7 Tips for Great Virtual Field Trips or Other Technology-based Experiences

What did we ever do without technology? It offers students a chance to “see” the entire world and interact with people on the other side of the world almost instantly. From virtual field trips to expert-led experiences, students are engaging with interesting, knowledgeable people and other students using Google Hangouts and Skype. Here are some tips to help you get the most out of these technologically-based experiences.

  1. Practice Communication – Communicating with another teacher, expert, or other students over the Internet through video may be new for some students. It is important to teach them about verbal and nonverbal cues, like nodding and smiling, and how to interact with the speaker. Briefly pause before responding to the speaker or asking a question to avoid talking over each other. Practice asking questions and giving appropriate responses and students will soon become confident communicators.


  1. The Mute Button – Background noise can be very distracting to speakers using video. Give a student the job to hit the mute button after someone in the class asks a question or gives a response. Provide a nonverbal cue so the student knows when to mute the class. Muting improves the sound for the class and the expert.

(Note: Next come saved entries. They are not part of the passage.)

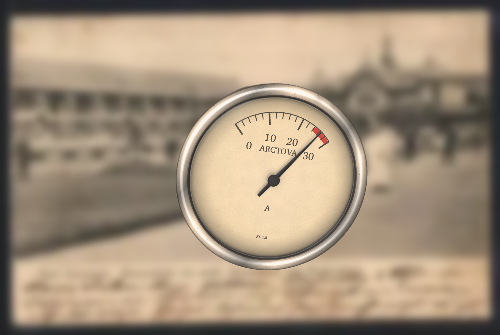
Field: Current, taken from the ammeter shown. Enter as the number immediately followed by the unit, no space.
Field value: 26A
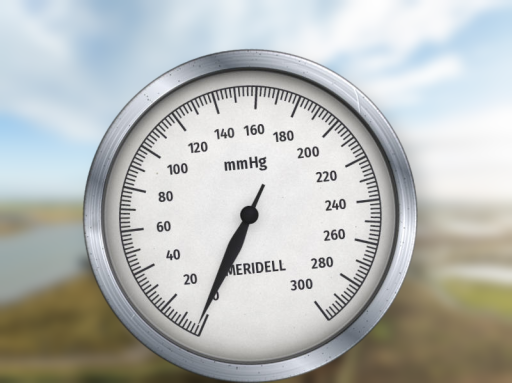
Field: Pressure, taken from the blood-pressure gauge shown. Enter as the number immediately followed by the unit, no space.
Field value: 2mmHg
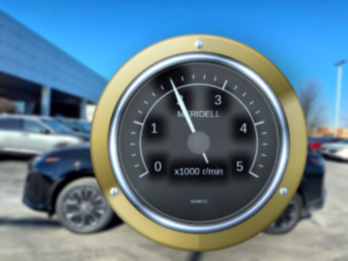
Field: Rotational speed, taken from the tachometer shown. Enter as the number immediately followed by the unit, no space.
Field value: 2000rpm
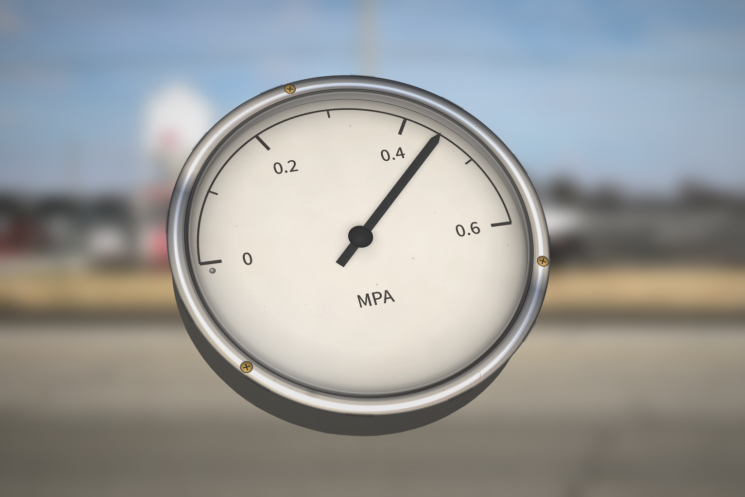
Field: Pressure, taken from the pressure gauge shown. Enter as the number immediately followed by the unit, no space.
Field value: 0.45MPa
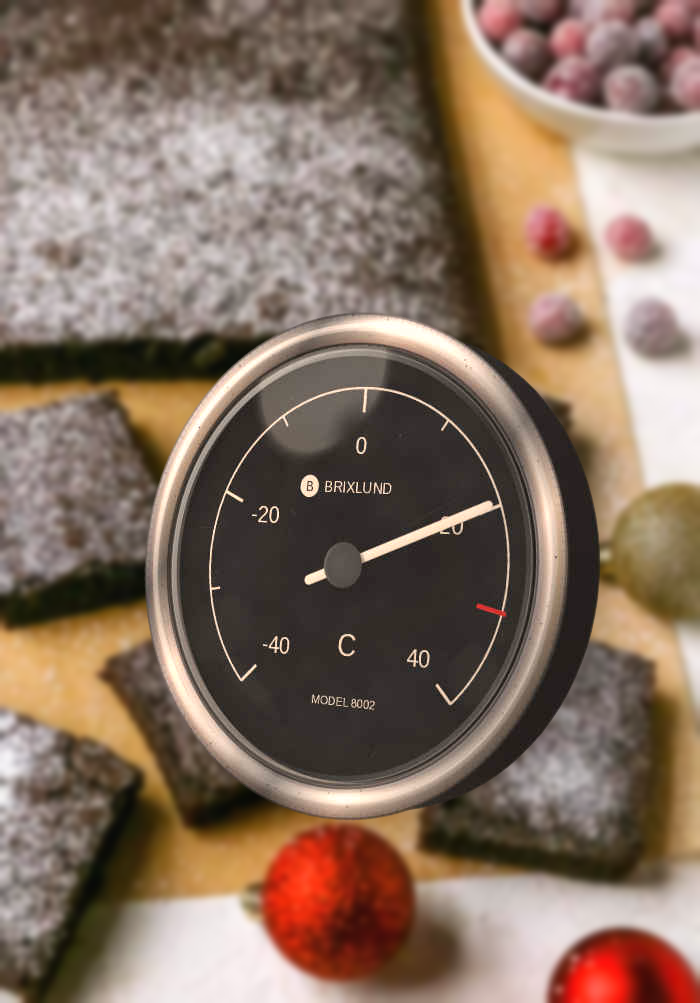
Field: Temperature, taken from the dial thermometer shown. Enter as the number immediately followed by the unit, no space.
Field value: 20°C
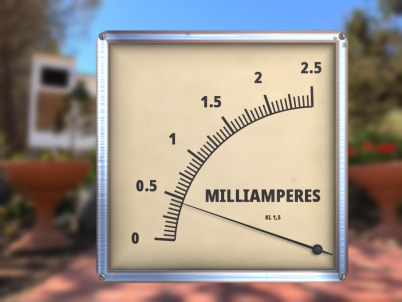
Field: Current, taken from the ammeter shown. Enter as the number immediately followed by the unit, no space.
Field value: 0.45mA
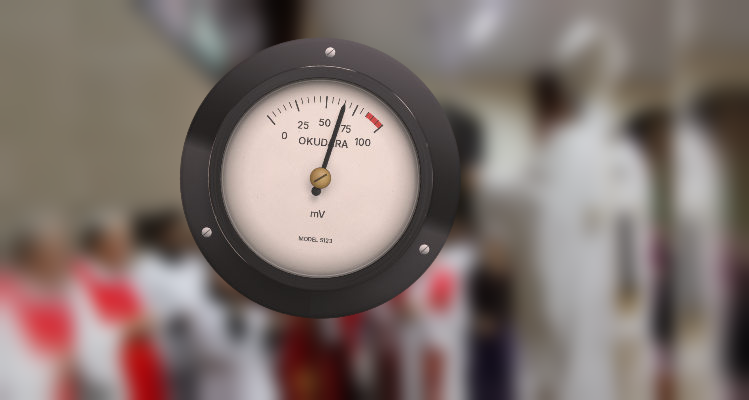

  1. Where In the World – Have a world map handy, so students can understand where the expert is located or where the place they are “visiting” is located.


  1. Prepare – Use virtual field trips to prepare students to visit the actual place in person or a similar location. Maybe your class will be visiting Washington D.C. You can tour the Smithsonian before setting foot in the door to give students a preview of what they will see. This will help them focus on the learning that needs to happen on the “real” field trip, rather than just getting familiar with the place.


  1. Preview – Check any links provided in the virtual field trip resources to make sure they work and are appropriate for your class and the topic being studied. You might even rethink your lesson based on the material presented. Take this opportunity to discover if you’ll need to introduce vocabulary or give background information to students before they experience the trip.



  1. Plan Ahead – Have a backup plan if technology goes haywire. Keep a second computer and smart phone nearby in case you have to switch devices, or need to use audio only.


  1. Reflect – Allow time for reflection after the virtual field trip or interview. Get students’ feedback and have them explain something new they learned. Ask them: What did you like? What surprised or impressed you? What questions do you have? Would other classes be interested in this virtual field trip or experience?